THE PROBLEM |
From the material below, pull each line containing the string "patents".
........
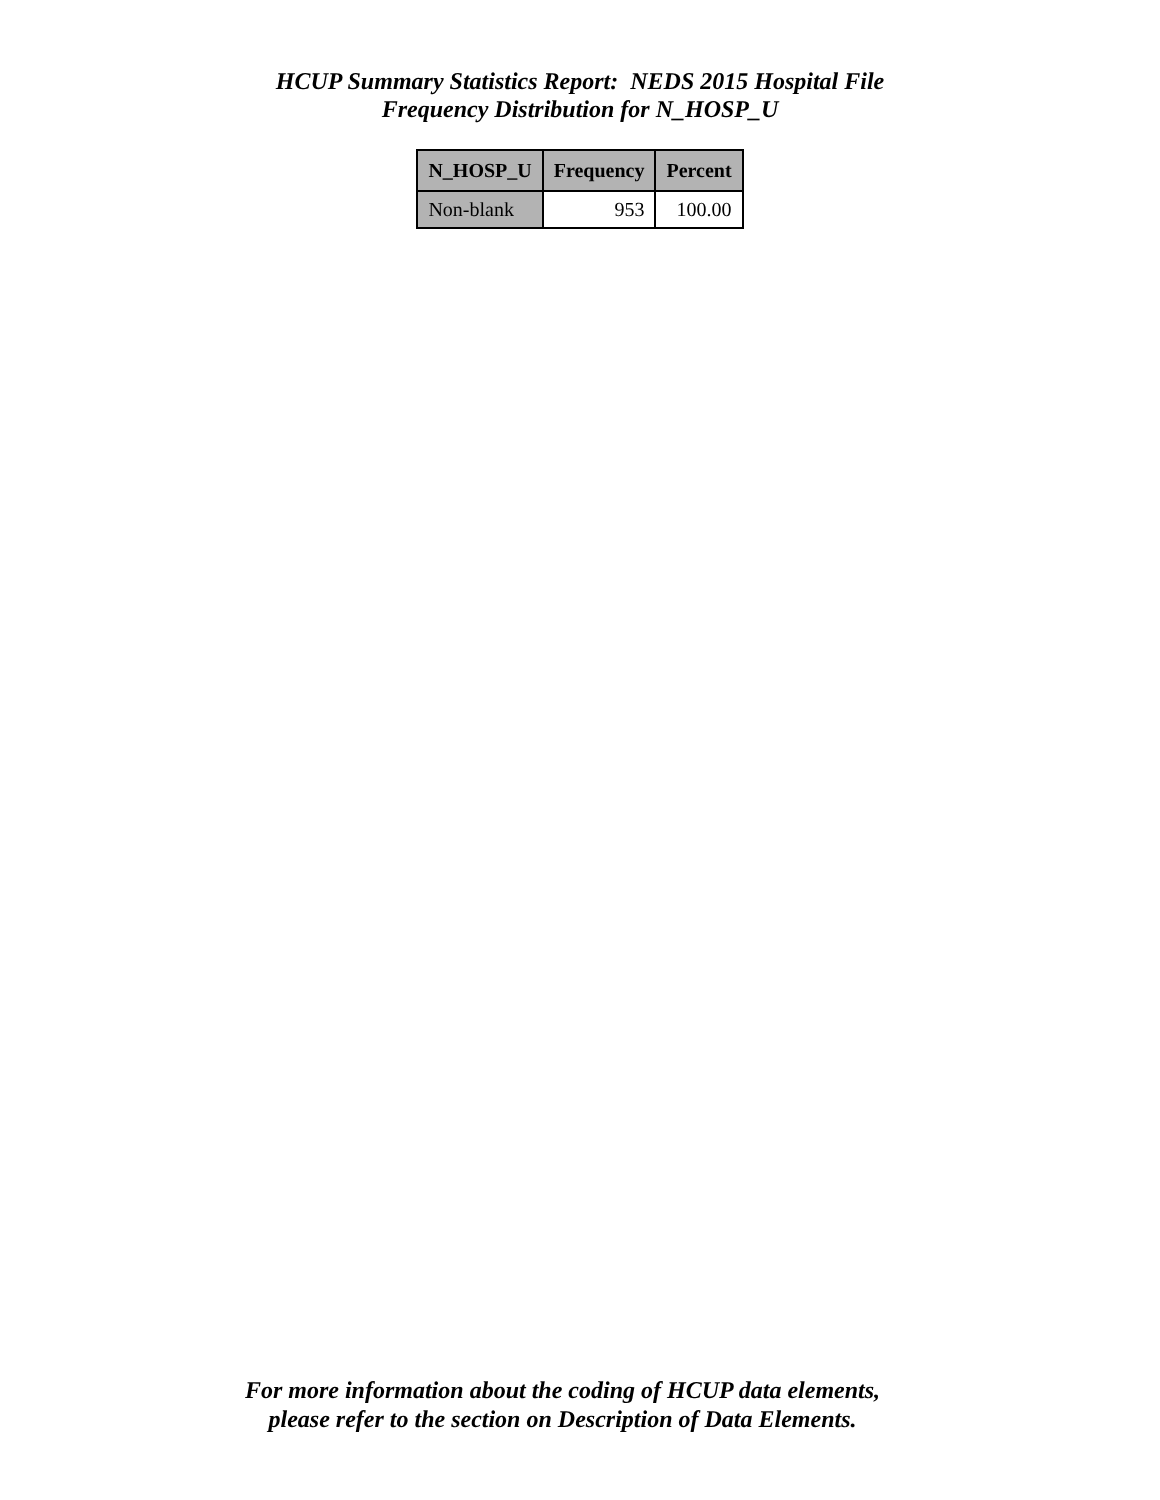HCUP Summary Statistics Report: NEDS 2015 Hospital File
Frequency Distribution for N_HOSP_U
| N_HOSP_U | Frequency | Percent |
| --- | --- | --- |
| Non-blank | 953 | 100.00 |
For more information about the coding of HCUP data elements,
please refer to the section on Description of Data Elements.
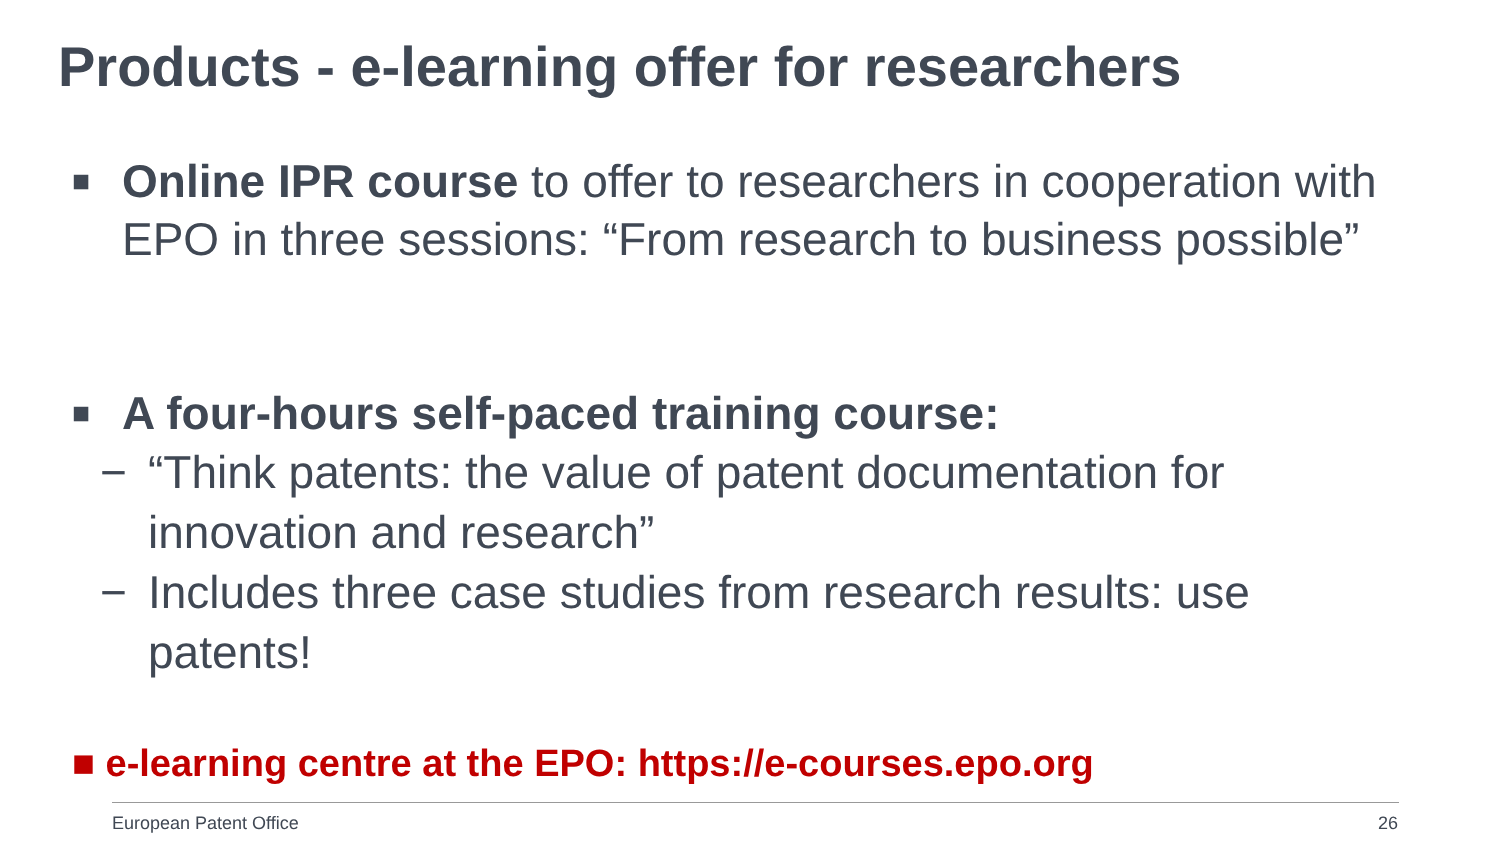Products - e-learning offer for researchers
■ Online IPR course to offer to researchers in cooperation with EPO in three sessions: “From research to business possible”
■ A four-hours self-paced training course:
− “Think patents: the value of patent documentation for innovation and research”
− Includes three case studies from research results: use patents!
■ e-learning centre at the EPO: https://e-courses.epo.org
European Patent Office 26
........
ANSWER TO THIS PROBLEM |
− “Think patents: the value of patent documentation for innovation and research”
− Includes three case studies from research results: use patents!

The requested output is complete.